CHALLENGES:
(a) Answer these questions about the piece on series cover design:
(i) In the Legacy Series, what are the primary changes across each cover?
(ii) What do the dark color palettes of the Killer Love Story series underscore?
(iii) Where are the novels of the Lilac Bay Series set?
(b) Pick up the piece on series cover design after its last sentence and continue it.

SOURCE EXTRACT:
-=-=-

Series covers can be visually linked in a variety of ways. The most common are fonts and text placement, though over-all image tone, style and color schemes can also play a huge role. I’ve compiled a visual comparison of several series from Paper & Sage below.
Please click on the images below to see a larger version of each cover!
The Legacy Series by Jessica Ruddick. This series has a very strong visual continuity across titles, with the color and wing-shape as the primary changes across each cover. As a YA fantasy series about angels and the Grim Reaper, we wanted a strongly contrasting, monochromatic color scheme for each cover.
The Killer Love Story series by Jullian Scott. The dark color palletes underscore the similarly dark mystery and suspense elements of this series.
Lilac Bay Series by Rachel Schurig. A series of romance novels set on the same island, featuring a different couple for each story. We’ve used bright colors and poses to highlight the light-hearted tones of this contemporary series.

-=-=-

EXCERPTED RECORDS:
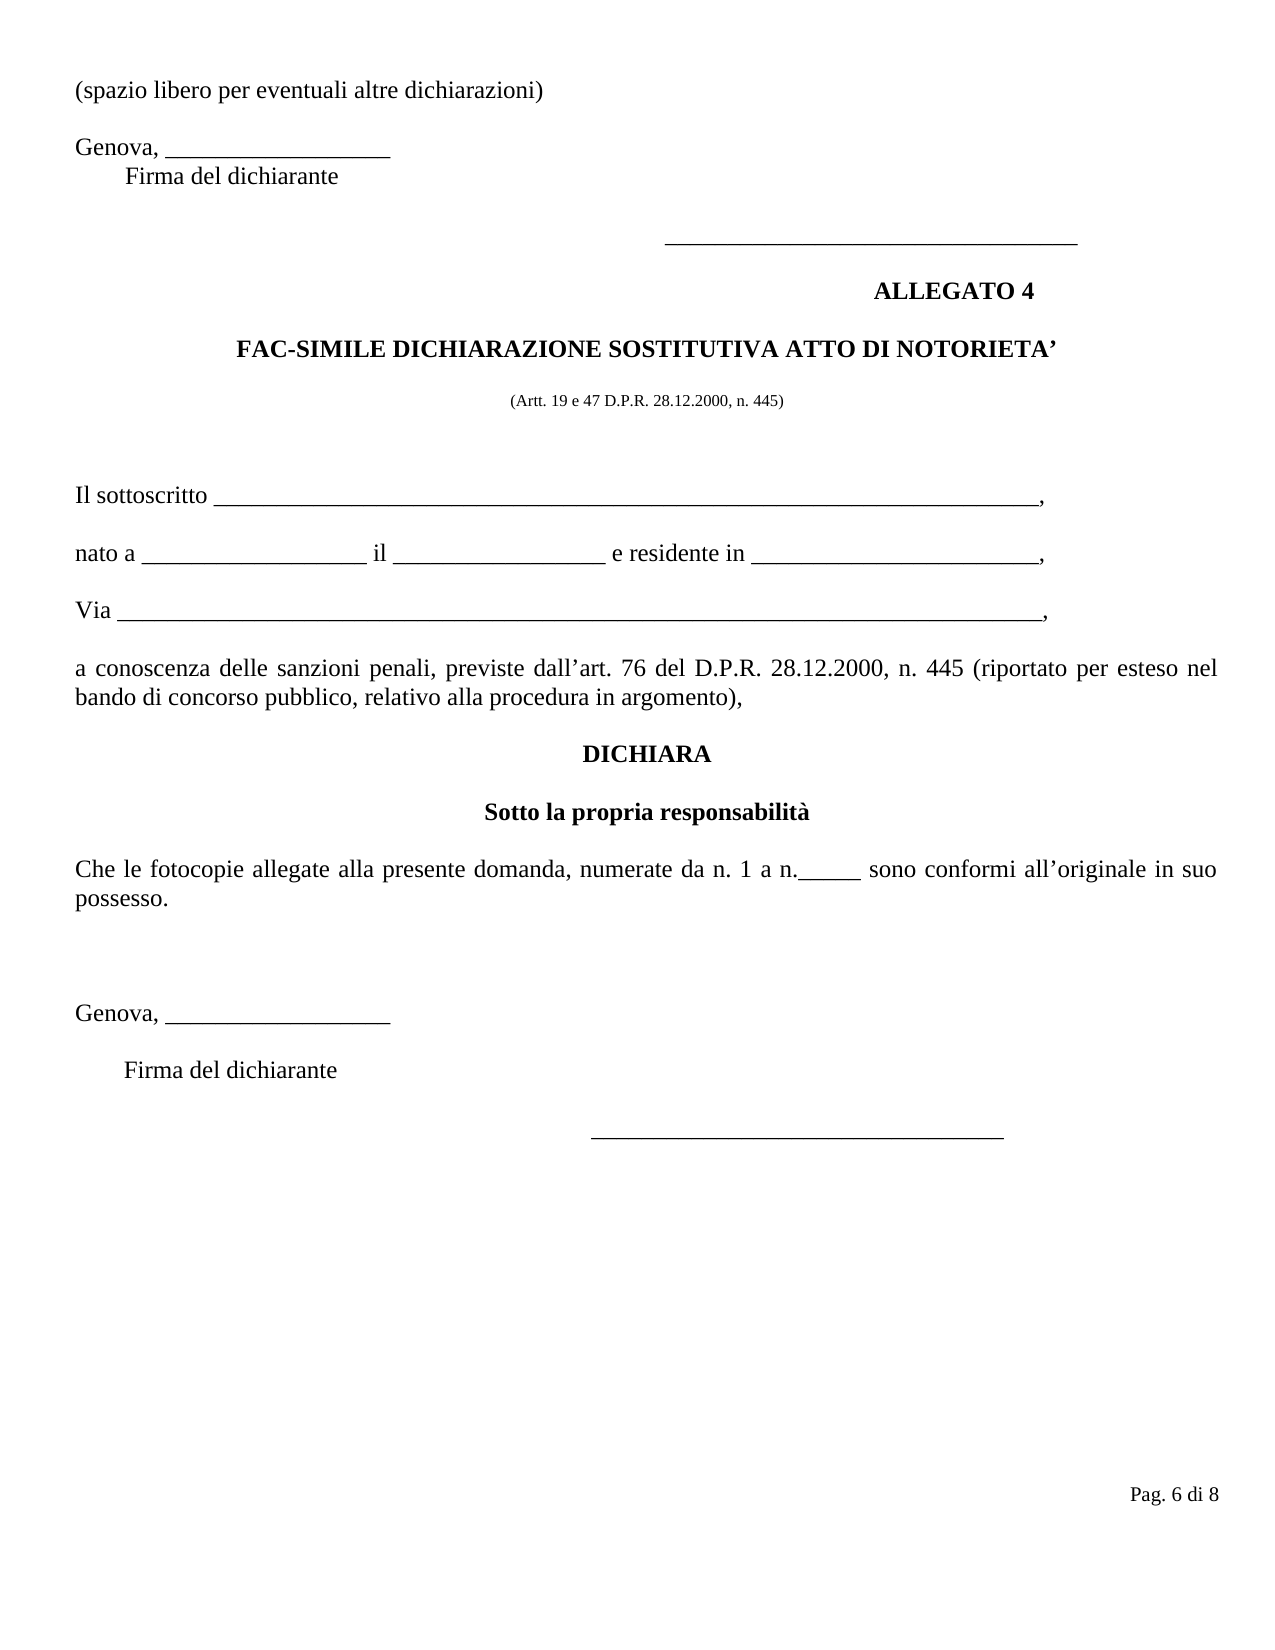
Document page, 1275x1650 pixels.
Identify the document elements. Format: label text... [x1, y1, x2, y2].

text (spazio libero per eventuali altre dichiarazioni) [75, 75, 1219, 104]
text Il sottoscritto __________________________________________________________________, [75, 480, 1219, 509]
text Genova, __________________ [75, 998, 1219, 1027]
text _________________________________ [75, 1084, 1219, 1142]
text Genova, __________________ [75, 132, 1219, 161]
subtitle ALLEGATO 4 [844, 276, 1219, 305]
text Via __________________________________________________________________________, [75, 595, 1219, 624]
text a conoscenza delle sanzioni penali, previste dall’art. 76 del D.P.R. 28.12.2000, n. 445 (riportato per esteso nel bando di concorso pubblico, relativo alla procedura in argomento), [75, 653, 1219, 710]
subtitle Firma del dichiarante [75, 1055, 1219, 1084]
text nato a __________________ il _________________ e residente in _______________________, [75, 538, 1219, 567]
text (Artt. 19 e 47 D.P.R. 28.12.2000, n. 445) [75, 391, 1219, 410]
subtitle Firma del dichiarante [75, 161, 1219, 190]
text Che le fotocopie allegate alla presente domanda, numerate da n. 1 a n._____ sono conformi all’originale in suo possesso. [75, 854, 1219, 912]
text Sotto la propria responsabilità [75, 797, 1219, 825]
subtitle DICHIARA [75, 739, 1219, 768]
text _________________________________ [75, 190, 1219, 247]
subtitle FAC-SIMILE DICHIARAZIONE SOSTITUTIVA ATTO DI NOTORIETA’ [75, 334, 1219, 362]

-=-=-

RESULTS OF THE TASKS:
(a)
(i) The color and the wing-shape.
(ii) The similarly dark mystery and suspense elements of the series.
(iii) On the same island.

(b)
The Ransom Series by Rachel Schurig. Bold colors, a single model and the crowd image along the bottom tie these together visually to create a strong series look, clearly communicating that this is a contemporary romance series about a rock band.
The Lovestruck Series by Rachel Schurig. The first three titles in this series feature the same couple, then the last three have different couples in the staring role. The setting also plays a big role in each story, so we’ve highlighted that by featuring a watercolor-version of the skylines along the bottom of each cover.
The Triquetra by LB Crosher. The contrasting ‘glittering’ and black background, brightness of a single color, and abstract symbols highlight the magic and intrigue in this YA series.
The Weaver Series by Dena Nicotra. Like The Grounded Series above, there are several repeating elements (the title frame with a city and gears, a changing model, etc.), but the over-all design is a bit more flexible, which fits the time-travel and history-changing elements of the series.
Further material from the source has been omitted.